While browsing through the internets, I stumbled upon an essay that changed my life. This essay, The Tau Manifesto, has forever changed the way I think about the number π (pi). The number π≈3.14 seems to hold a very special place in popular culture and Mathematica alike. After all, it appears in the most intriguing places in mathematics--it is all over the place in geometry, physics, probability theory, the list goes on. People go through all the trouble to memorize pi to absurd precision to demonstrate memorization skills, people wear t-shirts emblazoned with that Greek letter, and people celebrate March 14 as "Pi Day." I am here to spread the word that we as a society are obsessed with the wrong number. We should instead be obsessed with 2π. Let me explain.

A circle is the set of all points a distance r from a given point. As we all know from elementary geometry, π is defined to equal the ratio of the circumference of a circle to its diameter, which is twice its radius r. I sincerely hope I am the not the only one here that finds the definition of π a bit odd, leads to the somewhat awkward identity C=2πr. That's right: the most fundamental relation between the "length" of a circle and its radius involves the number 2 multiplied by a constant. It is not only here where pi is found multiplied by a two, either. A full rotation is equivalent to 2π radians, meaning that the period of the sin and cosine functions is 2π. The formula for the Gaussian distribution is normalized by the square root of 2π. The nth roots of unity are given by the formula e^(2πi/n). Please read the article. Any doubts as to the fundamental-ness of 2π will be dispelled.

The author of this particular article, Michael Hartl suggests a new "circle constant" equal to 2π to be used instead. He denotes this constant τ (tau) for a variety of reasons, such as its aesthetic resemblance to the familiar π and its connotation as a full "turn". With your help, we can all put an end to this notational silliness. It can and should be done! As for myself, I have used the number τ for the past week, and I am not ever going back. (For the record, I am studying the wave and heat equations and Fourier series.)

Oh, I almost forgot! On Tau Day, June 28, feel free to treat yourself to a full τ radians of a pie (twice as much as you would get on March 14)! Thoughts?

Pi is right and always will be 2n isn't going to take over pi as pi is used better to find the circumference of a circle. I admit I didn't read all of it but pi is more widely used and 2n just won't become the "new pi" as few people know about it. 2n makes some sence but pi shows the relationship between a circles radius/diameter and circumference better then 2n . I don't care if you delete this post 2n will remain overshadowed by pi but I will when I'm not tired fully read the link and edit this to better suit my argument.

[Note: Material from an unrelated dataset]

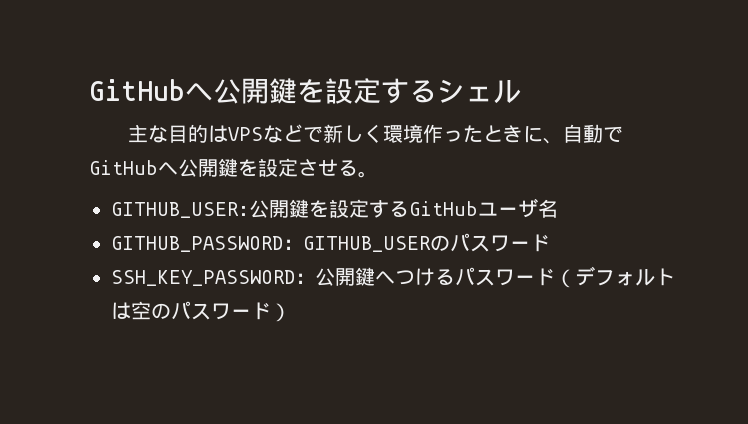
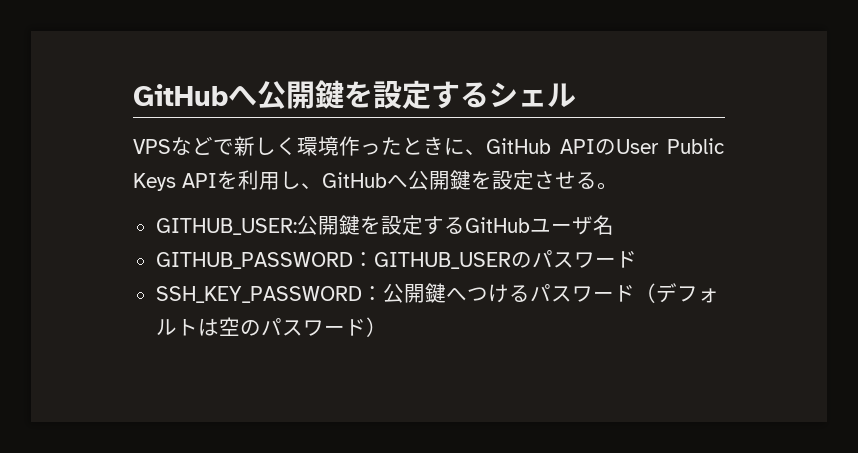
[127,124,228,143] 主な目的は -> (576, 95) none
[562,124,623,143] 自動で -> [486,138,725,155] [133,170,322,191] GitHub APIのUser Public Keys APIを利用し、

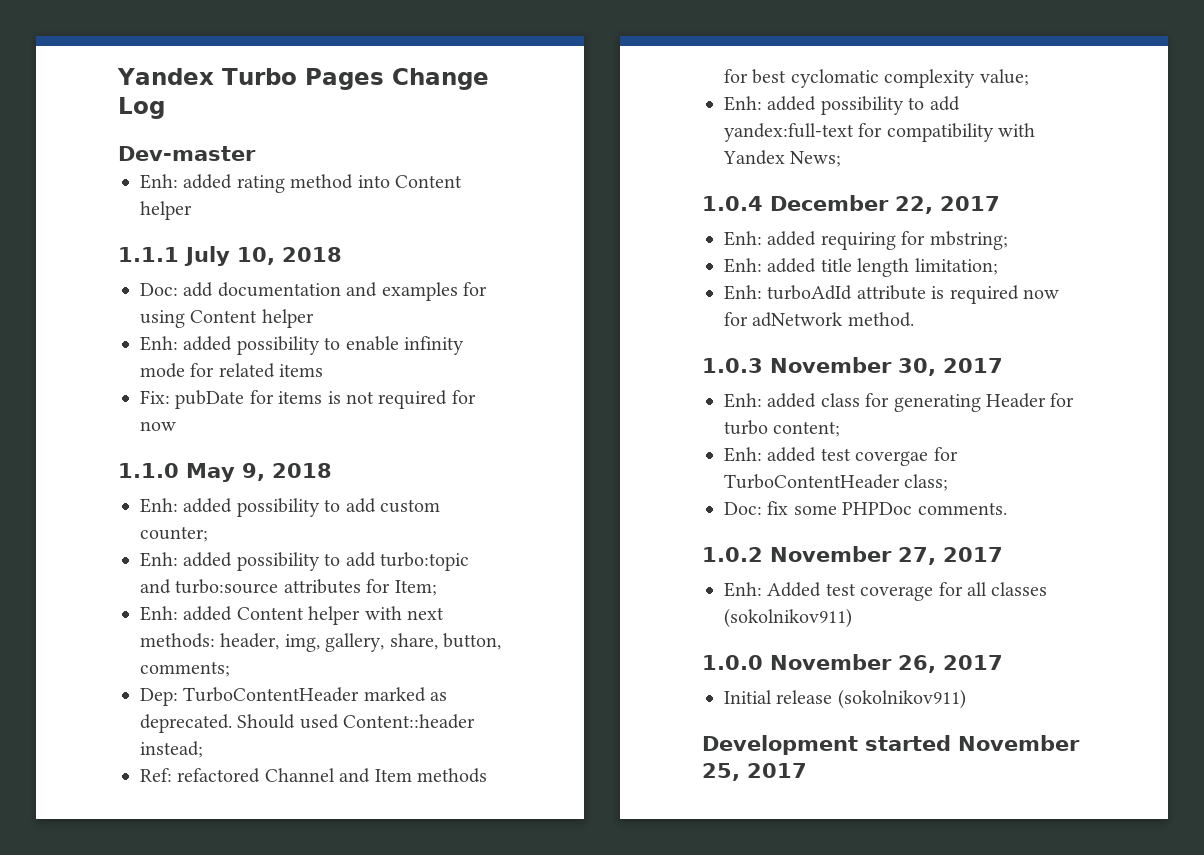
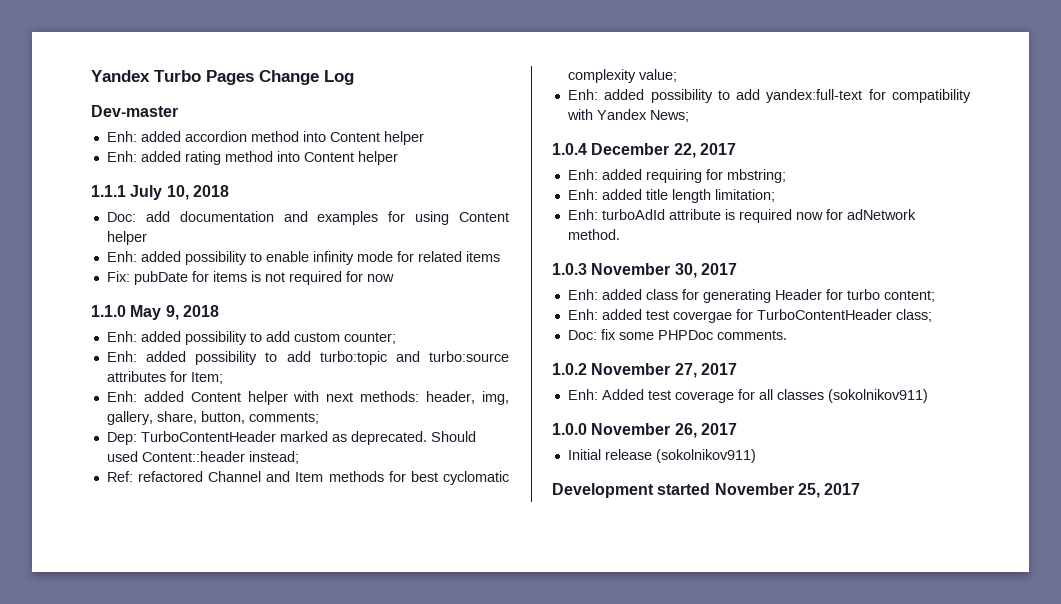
(256, 153) none -> [106,131,424,145] // Enh: added accordion method into Content helper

The purpose of this thread is precisely to get the word out that π might not be as fundamental a constant as we all were taught. Of course π as we all know it will still be around. One of the most convincing reasons for using τ alongside (if not instead of) π is to help trigonometry students get a better handle on radian measure of angles. In my experience, it is by the convention of naming angles as fractions or multiples of π (equivalent to one "half-turn") that many students get confused. Radian measure is the measure of arc length over the radius of a sector with that angle. For example, it is not intuitive that one fourth of a full rotation (equal to 90 degrees, a right angle) is π/2 radians. This can be avoided by speaking in terms of τ. Then, the angle of a quarter of a rotation becomes a simple τ/4. As for illustrating the circumference:diameter ratio, π is perfect. However, just how often do math students do calculations involving a diameter? Practically never. You almost never see the area formula for a circle written as (π/4)D^2, and even the surface area for a sphere written as πD^2. For whatever reason, a circle's diameter is really only used in the formula C=πD. Since the diameter is not the "standard" measurement of a circle, it follows that π is not the fundamental circle constant. All in all, whether or not it is the popular thing to do, using τ is a totally valid alternative to using π (to say the least).

T does seem like a viable option instead of n and I think that it will be used but not as much as pi as everyone has grown up with it and is use to that limitless number. Wow this makes me think about maths in a whole new level.